The role of opioid mechanisms in the anorectic effects of stimulants: U50,488H enhances amphetamine inhibition of free feeding in rats.

The influences of the kappa-opiate agonist U50,488H (U50; 4 mg/kg IP), the neuroleptic haloperidol (HAL; 0.3 mg/kg IP), and MK-801 (0.2 mg/kg IP), a noncompetitive antagonist for NMDA receptors, were compared on the effects of nine days of d-amphetamine (AMPH) treatment (3 mg/kg IP) on food and water intake and urine output. AMPH prevented feeding stimulation produced by U50 during the first 2 h, whereas U50 inhibited the hyperphagic phase that rats showed between 2 and 5 h after AMPH administration. Tolerance did not develop to the first 2-h suppression of feeding; in contrast, the late hyperphagic phase slowly recovered across the nine days of treatment.

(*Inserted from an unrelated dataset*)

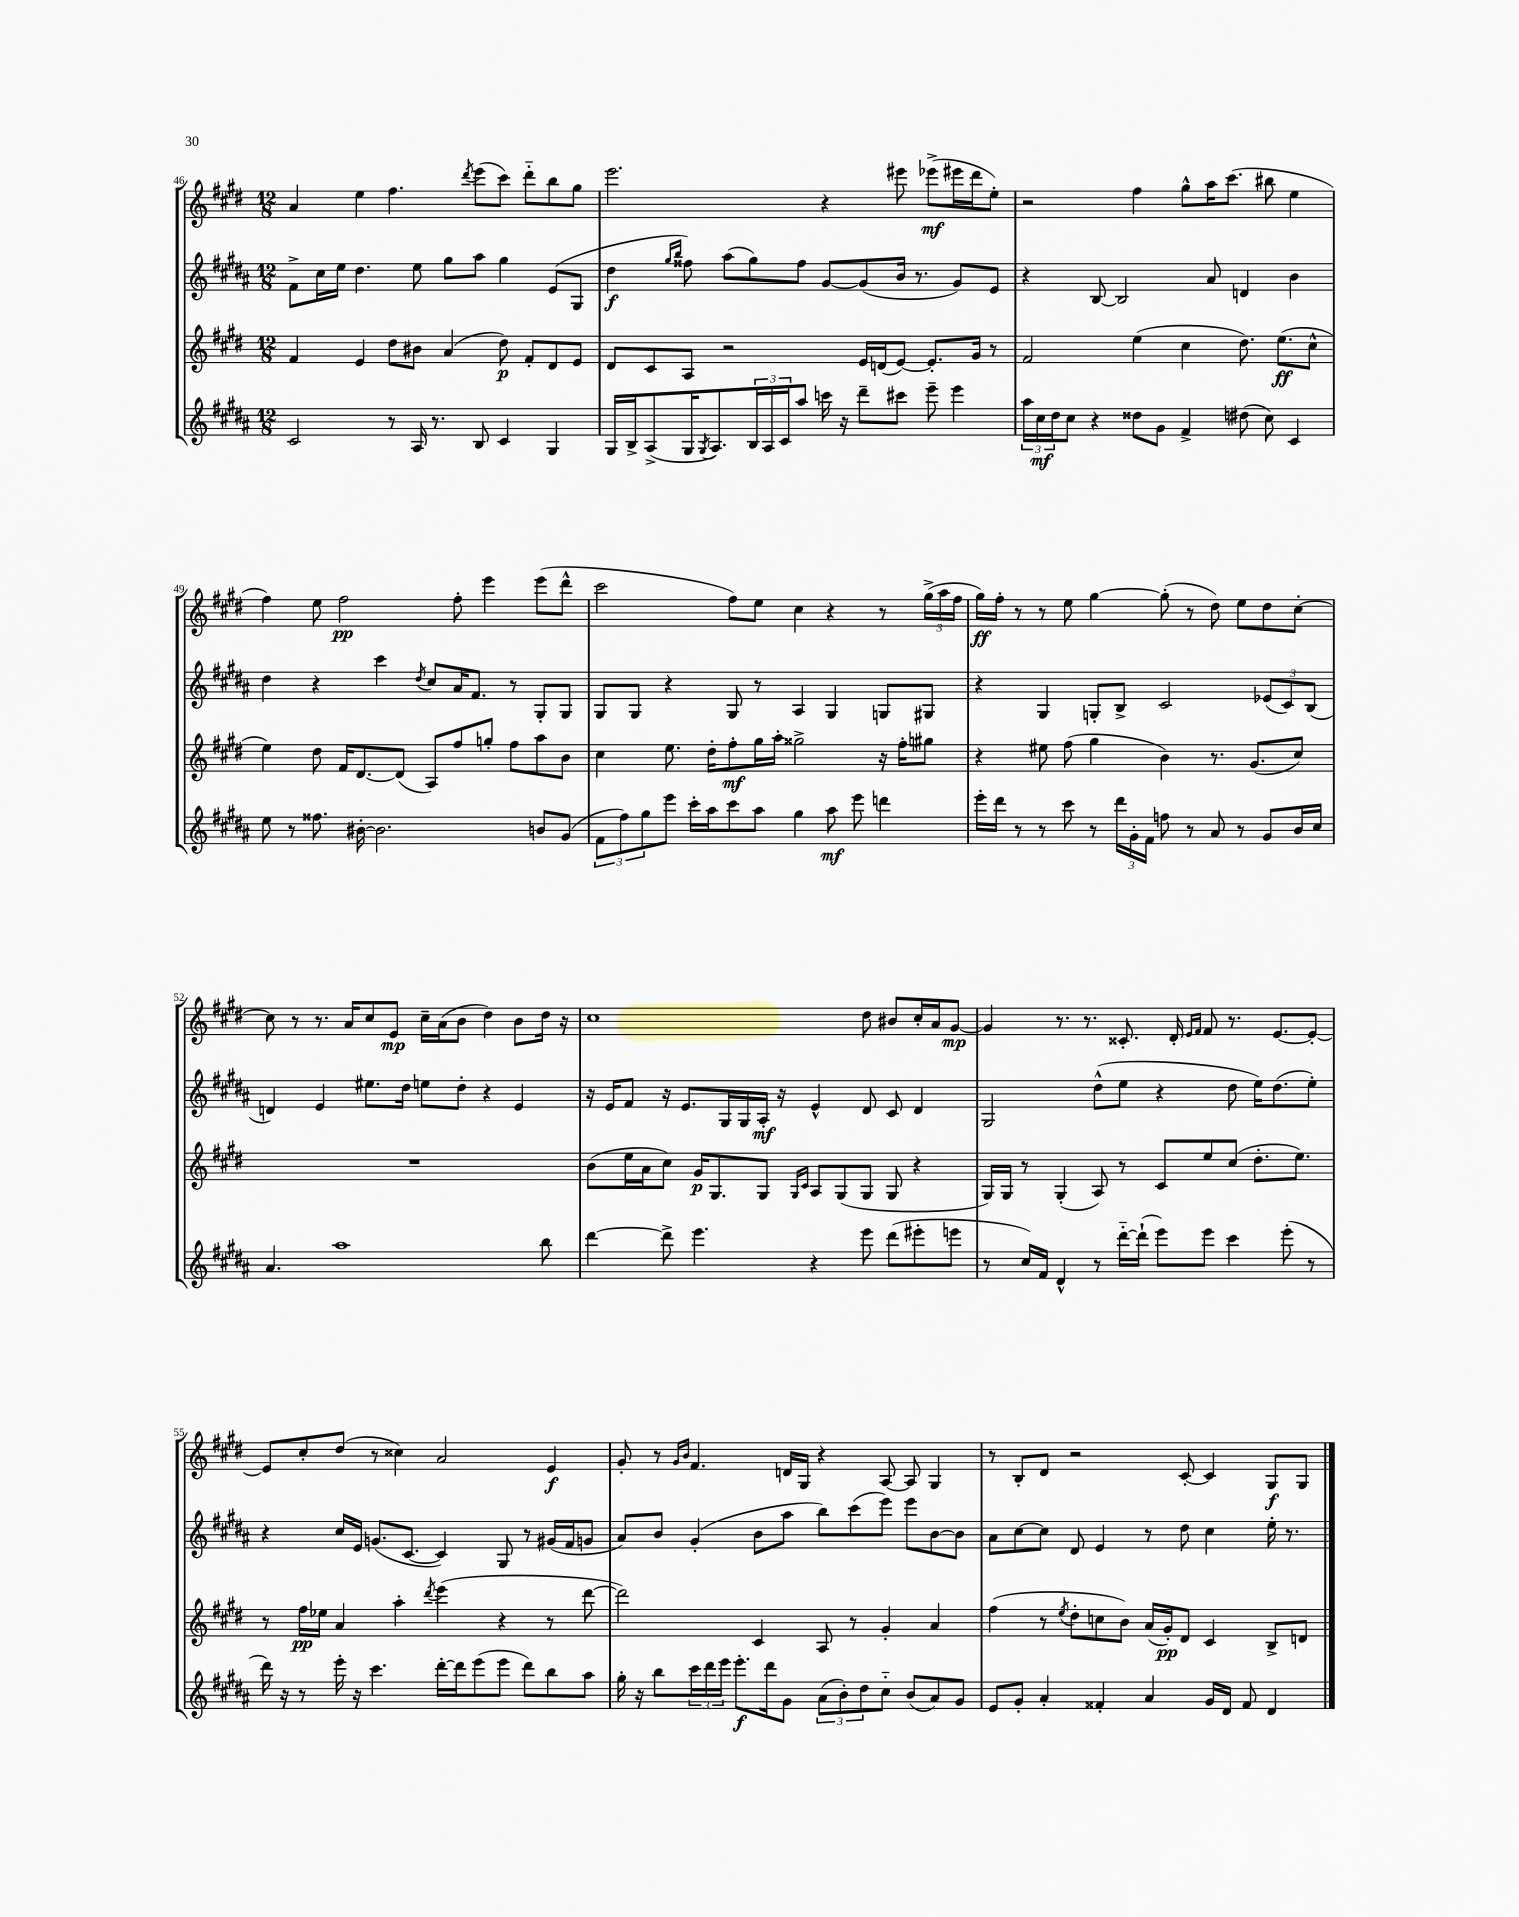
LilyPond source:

Combined administration of the two drugs barely affected water intake but considerably increased urine output. Unlike U50, HAL left the late hyperphagic response to AMPH unchanged and delayed the development of hyperdipsia. In our study MK-801 had one effect only: It significantly reduced amphetamine diuresis. These results suggest that by inhibiting the late hyperphagic response U50 enhances the anorectic effects of AMPH, but that dopamine probably has no direct role in this interaction.